**TASK TO CARRY OUT**
Looking through the records below, please work out how many lines contain "after". Give only that number.

**RECORDS TO PROCESS**
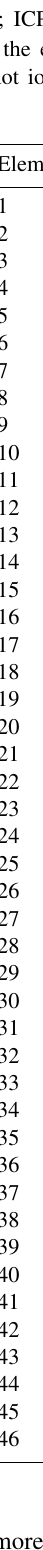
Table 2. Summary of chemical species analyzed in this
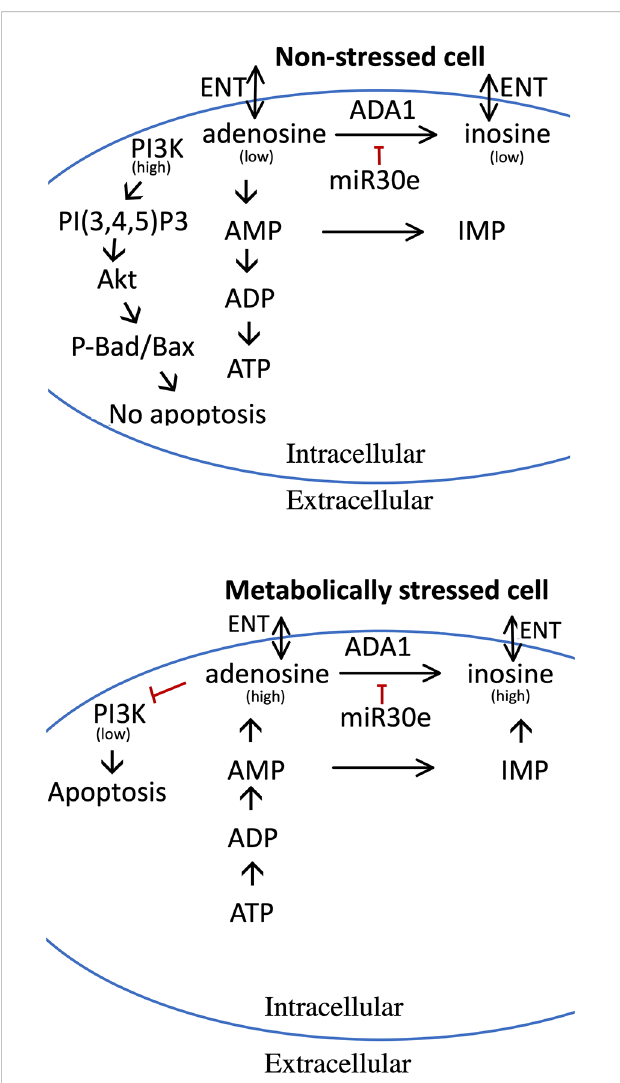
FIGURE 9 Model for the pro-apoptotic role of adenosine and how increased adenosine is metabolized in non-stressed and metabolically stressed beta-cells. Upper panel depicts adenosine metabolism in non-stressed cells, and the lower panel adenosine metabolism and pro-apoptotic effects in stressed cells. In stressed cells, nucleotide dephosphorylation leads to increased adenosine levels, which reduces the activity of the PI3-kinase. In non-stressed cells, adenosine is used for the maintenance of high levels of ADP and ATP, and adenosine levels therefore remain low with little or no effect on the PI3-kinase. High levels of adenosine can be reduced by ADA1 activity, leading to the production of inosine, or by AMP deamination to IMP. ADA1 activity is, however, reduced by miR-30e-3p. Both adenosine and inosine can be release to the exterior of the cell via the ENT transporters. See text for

* * *

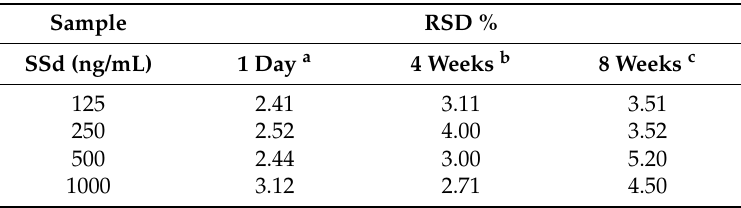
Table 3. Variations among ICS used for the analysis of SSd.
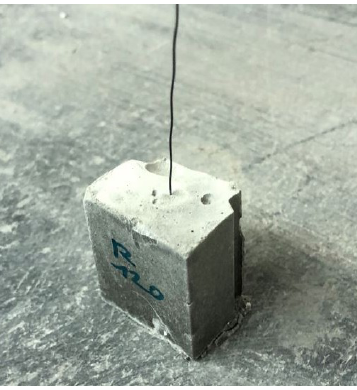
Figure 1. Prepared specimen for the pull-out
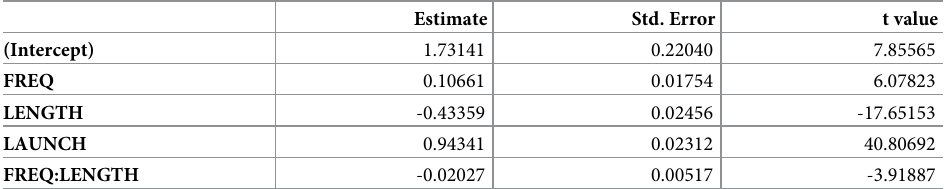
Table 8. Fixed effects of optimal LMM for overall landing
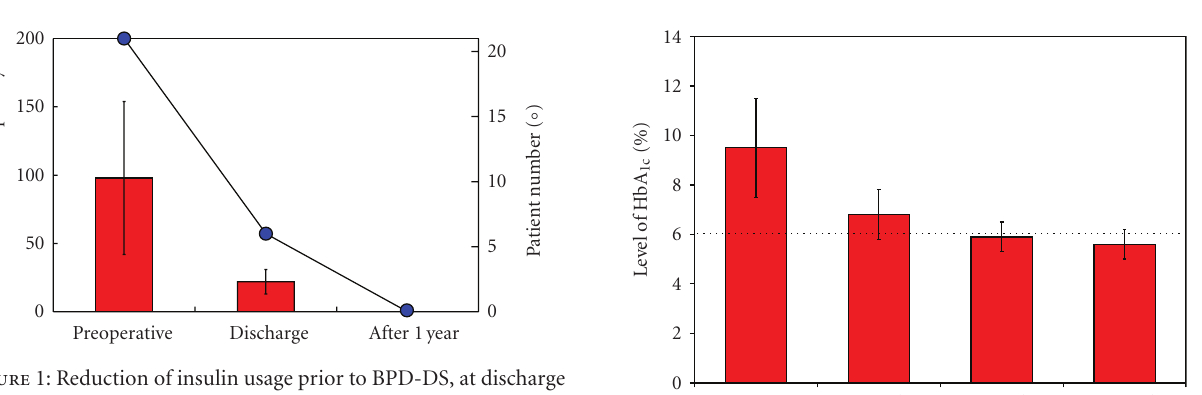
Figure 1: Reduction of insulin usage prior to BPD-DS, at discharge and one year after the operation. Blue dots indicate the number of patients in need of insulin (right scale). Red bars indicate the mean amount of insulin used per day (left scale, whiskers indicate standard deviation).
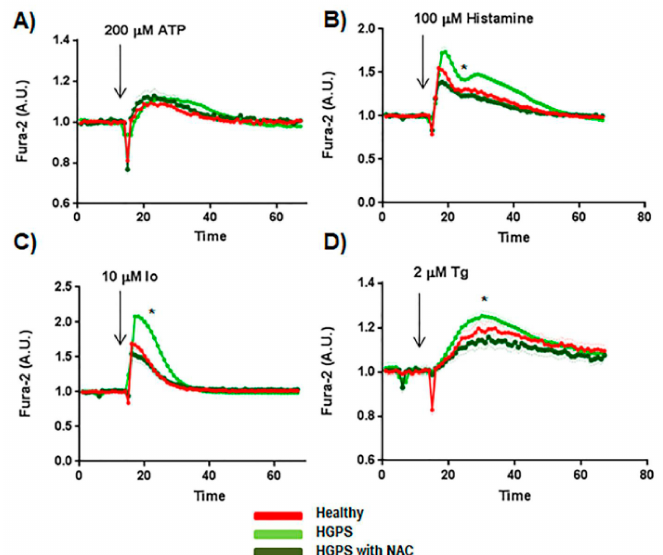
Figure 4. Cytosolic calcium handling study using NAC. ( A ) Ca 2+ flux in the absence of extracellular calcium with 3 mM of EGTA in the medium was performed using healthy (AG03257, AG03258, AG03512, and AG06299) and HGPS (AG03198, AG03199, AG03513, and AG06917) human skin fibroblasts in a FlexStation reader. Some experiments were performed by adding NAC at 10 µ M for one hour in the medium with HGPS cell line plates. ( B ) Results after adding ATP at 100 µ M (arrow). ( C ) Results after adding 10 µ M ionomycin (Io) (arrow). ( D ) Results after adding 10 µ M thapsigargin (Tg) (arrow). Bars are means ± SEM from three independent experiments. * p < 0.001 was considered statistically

**ANSWER**
2